Here {lhs1 -> leave1, lhs2 -> leave1 }
is a state, { lhs3 -> leave2 }
is also a state.
Because we also need costs information to find a minimum-cost cover,
so the state should also encode information about costs,
this means that the above states should be modified to be
{(lhs1 -> leave1, cost1), (lhs2 -> leave1, cost2) }, { (lhs3 -> leave2, cost3) }
,
we call these states: leaf states, and call the corresponding left hand sides: leaf non-terminals,
After matching leaves, we can climb one step up the input IR tree,
start matching those interior nodes whose children are all leaves,
use the information encoded in the leaf states, again, we will get
new states like
{(lhs4 -> op1(leave-non-terminal1, leave-non-terminal2), cost4), (lhs5 -> op1(leave-non-terminal3, leave-non-terminal4), cost5) }, { (lhs6 -> op2(leave-non-terminal1, leave-non-terminal2), cost6) }
,
here op1
and op2
are operators whose children are all leaf non-terminals.
We can continue this process to find a bunch of new states, but we quickly realized a problem:
as the input IR tree we received get larger and larger, there
generally will have infinite possible costs, so the possible states are also infinite,
we can't represent infinite states (unless they have common patterns), so rather
than store (rule, cost)
pairs inside a state, we store (rule, normalized_cost)
,
the normalized_cost
is defined to be the cost minus the minimum cost in the same state,
in practice, most machine's specification will generate finite states if use normalized costs,
but this is not guaranteed, the number of states may still be infinite, and our BURG
may run forever until out of memory, see
BURG - fast optimal instruction selection and tree parsing
figure 3 for an example, in this case, you can fallback to use IBURG.
And one more critical thing you need to figure it out is: why replace
full costs with normalized costs can work? In particular, how can
costs normalized within different states be compared? The short answer
is: we only compare normalized costs within same state (see functions
addHP_1
, addHP_2_0
and addHP_2_1
in the repository). Then
naturally, we will wonder: is compare normalized costs within the same
state enough? In the end, you may convince youself by proofing some
theorems, induction on the height of the input IR tree, simulate
state transitions using the generated table, backward reasoning the
table generation process. Or more simply (not necessarily the case),
write down a simple rule sets, come out with a few shallow input IR
trees with different arities, simulate the table generation process
and the runtime state transitions process, to convince youself.

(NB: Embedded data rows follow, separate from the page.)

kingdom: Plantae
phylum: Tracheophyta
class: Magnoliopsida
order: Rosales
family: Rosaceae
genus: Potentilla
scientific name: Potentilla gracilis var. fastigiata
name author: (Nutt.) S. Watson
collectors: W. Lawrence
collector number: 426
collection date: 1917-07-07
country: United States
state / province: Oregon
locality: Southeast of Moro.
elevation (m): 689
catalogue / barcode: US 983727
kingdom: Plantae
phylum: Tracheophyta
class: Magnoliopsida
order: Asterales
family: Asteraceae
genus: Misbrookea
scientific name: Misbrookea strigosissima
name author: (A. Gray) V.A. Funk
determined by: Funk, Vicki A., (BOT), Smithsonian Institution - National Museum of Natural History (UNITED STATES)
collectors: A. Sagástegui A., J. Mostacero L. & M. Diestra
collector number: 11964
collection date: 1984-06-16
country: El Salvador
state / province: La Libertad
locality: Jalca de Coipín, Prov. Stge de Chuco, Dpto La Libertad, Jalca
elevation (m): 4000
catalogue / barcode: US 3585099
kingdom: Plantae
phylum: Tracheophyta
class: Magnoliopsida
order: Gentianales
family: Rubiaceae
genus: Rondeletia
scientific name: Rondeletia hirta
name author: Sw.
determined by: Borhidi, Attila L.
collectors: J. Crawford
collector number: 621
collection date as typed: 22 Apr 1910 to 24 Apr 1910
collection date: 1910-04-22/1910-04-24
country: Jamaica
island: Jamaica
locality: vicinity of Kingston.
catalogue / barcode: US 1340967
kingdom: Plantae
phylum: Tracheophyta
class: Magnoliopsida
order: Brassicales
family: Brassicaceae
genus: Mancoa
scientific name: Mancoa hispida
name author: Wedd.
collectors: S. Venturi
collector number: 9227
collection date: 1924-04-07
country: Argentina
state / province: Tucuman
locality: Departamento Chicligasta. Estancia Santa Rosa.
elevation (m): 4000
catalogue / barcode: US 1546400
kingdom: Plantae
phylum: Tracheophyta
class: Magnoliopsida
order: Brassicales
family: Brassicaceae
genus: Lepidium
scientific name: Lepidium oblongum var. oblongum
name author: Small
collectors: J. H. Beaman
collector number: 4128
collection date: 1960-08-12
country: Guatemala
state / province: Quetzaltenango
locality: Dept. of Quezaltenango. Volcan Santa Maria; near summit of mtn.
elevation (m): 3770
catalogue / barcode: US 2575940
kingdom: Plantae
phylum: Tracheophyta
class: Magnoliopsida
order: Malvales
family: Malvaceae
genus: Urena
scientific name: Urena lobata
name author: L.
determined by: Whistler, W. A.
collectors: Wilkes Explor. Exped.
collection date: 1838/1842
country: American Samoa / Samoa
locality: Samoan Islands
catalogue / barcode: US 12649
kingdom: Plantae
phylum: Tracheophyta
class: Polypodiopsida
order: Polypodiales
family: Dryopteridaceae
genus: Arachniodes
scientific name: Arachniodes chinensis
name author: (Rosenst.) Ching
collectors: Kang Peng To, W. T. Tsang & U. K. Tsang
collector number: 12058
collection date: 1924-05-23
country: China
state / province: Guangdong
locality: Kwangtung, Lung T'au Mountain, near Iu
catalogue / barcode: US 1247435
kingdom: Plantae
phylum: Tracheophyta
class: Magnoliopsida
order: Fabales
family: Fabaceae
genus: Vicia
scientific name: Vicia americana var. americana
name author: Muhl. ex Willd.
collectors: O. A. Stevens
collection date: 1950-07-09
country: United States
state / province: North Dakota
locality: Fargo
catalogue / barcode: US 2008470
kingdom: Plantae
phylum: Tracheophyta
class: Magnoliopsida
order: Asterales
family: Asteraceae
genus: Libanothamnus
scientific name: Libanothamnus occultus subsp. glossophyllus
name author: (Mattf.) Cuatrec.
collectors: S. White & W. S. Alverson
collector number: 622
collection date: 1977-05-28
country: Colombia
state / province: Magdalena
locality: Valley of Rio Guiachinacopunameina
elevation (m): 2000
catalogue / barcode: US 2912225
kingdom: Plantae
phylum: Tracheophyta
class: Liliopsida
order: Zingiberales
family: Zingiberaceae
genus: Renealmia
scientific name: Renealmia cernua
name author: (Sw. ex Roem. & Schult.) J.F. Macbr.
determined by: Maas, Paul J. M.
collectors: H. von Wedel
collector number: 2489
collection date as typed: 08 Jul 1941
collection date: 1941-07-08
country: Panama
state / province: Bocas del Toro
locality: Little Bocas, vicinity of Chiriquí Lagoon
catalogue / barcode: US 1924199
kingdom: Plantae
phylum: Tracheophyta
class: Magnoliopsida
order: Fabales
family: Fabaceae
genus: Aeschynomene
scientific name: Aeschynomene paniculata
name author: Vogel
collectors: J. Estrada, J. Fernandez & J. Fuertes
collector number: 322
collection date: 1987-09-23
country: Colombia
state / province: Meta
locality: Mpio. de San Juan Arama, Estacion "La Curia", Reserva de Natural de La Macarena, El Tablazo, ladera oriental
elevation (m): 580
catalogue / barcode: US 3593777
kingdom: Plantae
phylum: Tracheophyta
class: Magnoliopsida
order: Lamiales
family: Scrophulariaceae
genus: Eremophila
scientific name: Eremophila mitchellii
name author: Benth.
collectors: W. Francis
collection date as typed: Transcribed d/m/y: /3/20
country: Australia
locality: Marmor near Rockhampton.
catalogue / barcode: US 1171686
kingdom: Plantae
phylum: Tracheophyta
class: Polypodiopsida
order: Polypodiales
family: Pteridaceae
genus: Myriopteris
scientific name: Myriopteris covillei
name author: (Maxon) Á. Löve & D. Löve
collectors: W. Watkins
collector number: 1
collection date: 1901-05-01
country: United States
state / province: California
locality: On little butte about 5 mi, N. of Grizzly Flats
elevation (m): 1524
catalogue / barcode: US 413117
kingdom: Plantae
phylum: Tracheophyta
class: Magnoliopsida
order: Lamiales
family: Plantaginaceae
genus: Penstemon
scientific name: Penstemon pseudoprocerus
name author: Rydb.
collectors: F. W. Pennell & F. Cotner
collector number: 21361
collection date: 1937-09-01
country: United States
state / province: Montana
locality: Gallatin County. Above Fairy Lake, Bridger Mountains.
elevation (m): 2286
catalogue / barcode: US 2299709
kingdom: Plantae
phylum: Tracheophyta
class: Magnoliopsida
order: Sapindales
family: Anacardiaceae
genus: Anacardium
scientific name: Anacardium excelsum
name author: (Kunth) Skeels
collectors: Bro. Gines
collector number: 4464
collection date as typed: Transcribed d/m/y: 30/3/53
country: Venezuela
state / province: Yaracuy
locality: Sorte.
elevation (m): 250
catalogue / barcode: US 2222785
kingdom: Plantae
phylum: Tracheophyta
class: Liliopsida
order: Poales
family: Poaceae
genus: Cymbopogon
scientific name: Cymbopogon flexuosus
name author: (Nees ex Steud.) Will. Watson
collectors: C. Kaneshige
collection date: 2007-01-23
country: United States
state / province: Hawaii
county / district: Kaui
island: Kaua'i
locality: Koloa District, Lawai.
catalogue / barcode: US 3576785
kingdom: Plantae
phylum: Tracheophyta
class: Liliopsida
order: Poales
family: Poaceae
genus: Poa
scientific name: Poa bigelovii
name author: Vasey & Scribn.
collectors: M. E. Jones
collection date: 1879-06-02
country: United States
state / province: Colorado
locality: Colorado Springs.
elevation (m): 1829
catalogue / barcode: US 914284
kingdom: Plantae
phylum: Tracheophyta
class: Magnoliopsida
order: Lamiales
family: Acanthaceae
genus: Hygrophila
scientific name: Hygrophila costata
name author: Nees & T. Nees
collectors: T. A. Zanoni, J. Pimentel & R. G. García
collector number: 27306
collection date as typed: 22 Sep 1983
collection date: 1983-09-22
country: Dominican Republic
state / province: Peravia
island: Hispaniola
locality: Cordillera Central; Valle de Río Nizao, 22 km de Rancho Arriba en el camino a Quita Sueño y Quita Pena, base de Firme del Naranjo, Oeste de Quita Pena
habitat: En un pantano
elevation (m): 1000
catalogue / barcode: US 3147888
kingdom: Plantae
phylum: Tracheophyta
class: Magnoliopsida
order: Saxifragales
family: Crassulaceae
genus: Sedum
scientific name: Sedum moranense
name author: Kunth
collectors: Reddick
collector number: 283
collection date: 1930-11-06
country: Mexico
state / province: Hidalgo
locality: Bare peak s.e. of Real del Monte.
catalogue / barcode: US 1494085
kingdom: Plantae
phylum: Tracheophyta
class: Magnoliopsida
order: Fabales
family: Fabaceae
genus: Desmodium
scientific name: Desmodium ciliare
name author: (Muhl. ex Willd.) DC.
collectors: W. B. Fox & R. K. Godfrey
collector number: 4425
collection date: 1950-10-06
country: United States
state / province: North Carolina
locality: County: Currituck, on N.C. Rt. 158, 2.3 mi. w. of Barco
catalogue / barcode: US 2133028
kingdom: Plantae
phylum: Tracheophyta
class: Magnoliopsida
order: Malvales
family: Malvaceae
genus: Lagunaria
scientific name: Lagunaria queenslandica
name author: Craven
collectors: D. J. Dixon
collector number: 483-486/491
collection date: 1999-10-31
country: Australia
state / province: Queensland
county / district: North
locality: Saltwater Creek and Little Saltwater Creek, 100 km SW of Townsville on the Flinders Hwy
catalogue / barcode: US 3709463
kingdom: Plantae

In the above, I had given a brief overview of how BURS work, now we are going to talk about the last three papers.
Simple and efficient BURS table generation explains how table generation work in BURG and various optimizations, it's pretty much the same as the repository's code. The table generation is the core part of this repository, so if you understand the table generation, then you already understand most of the repository's code. The following table is the mapping between function names in repository's code and Simple and efficient BURS table generation:
function name in the paper | function name in the repository |
---|---|
Main | main |
NormalizeCosts | zero |
Closure | closure |
ComputeLeafStates | doLeaf |
Project | restrict_ |
Triangle | siblings |
Trim | trim |
ComputeTransitions | build and addToTable |
Efficient retargetable code generation using bottom-up tree pattern matching gives more details about the underlying algorithms of the repository's code and also give a formalization of the problem.
Optimal code generation for expression trees: an application BURS theory gives the underlying theory of BURS.
Additionally, I found Gabriel Hjort Blindell's dissertation and book particularly helpful:
- Book: Instruction Selection: Principles, Methods, and Applications gives a broad survey over the large body of literature on instruction selection.
- Dissertation: Universal Instruction Selection, just like the above book, this dissertation also gives a broad survey over the large body of literature on instruction selection, and more importantly, introduces a new approach called universal instruction selection that integrates global instruction selection with global code motion and block ordering.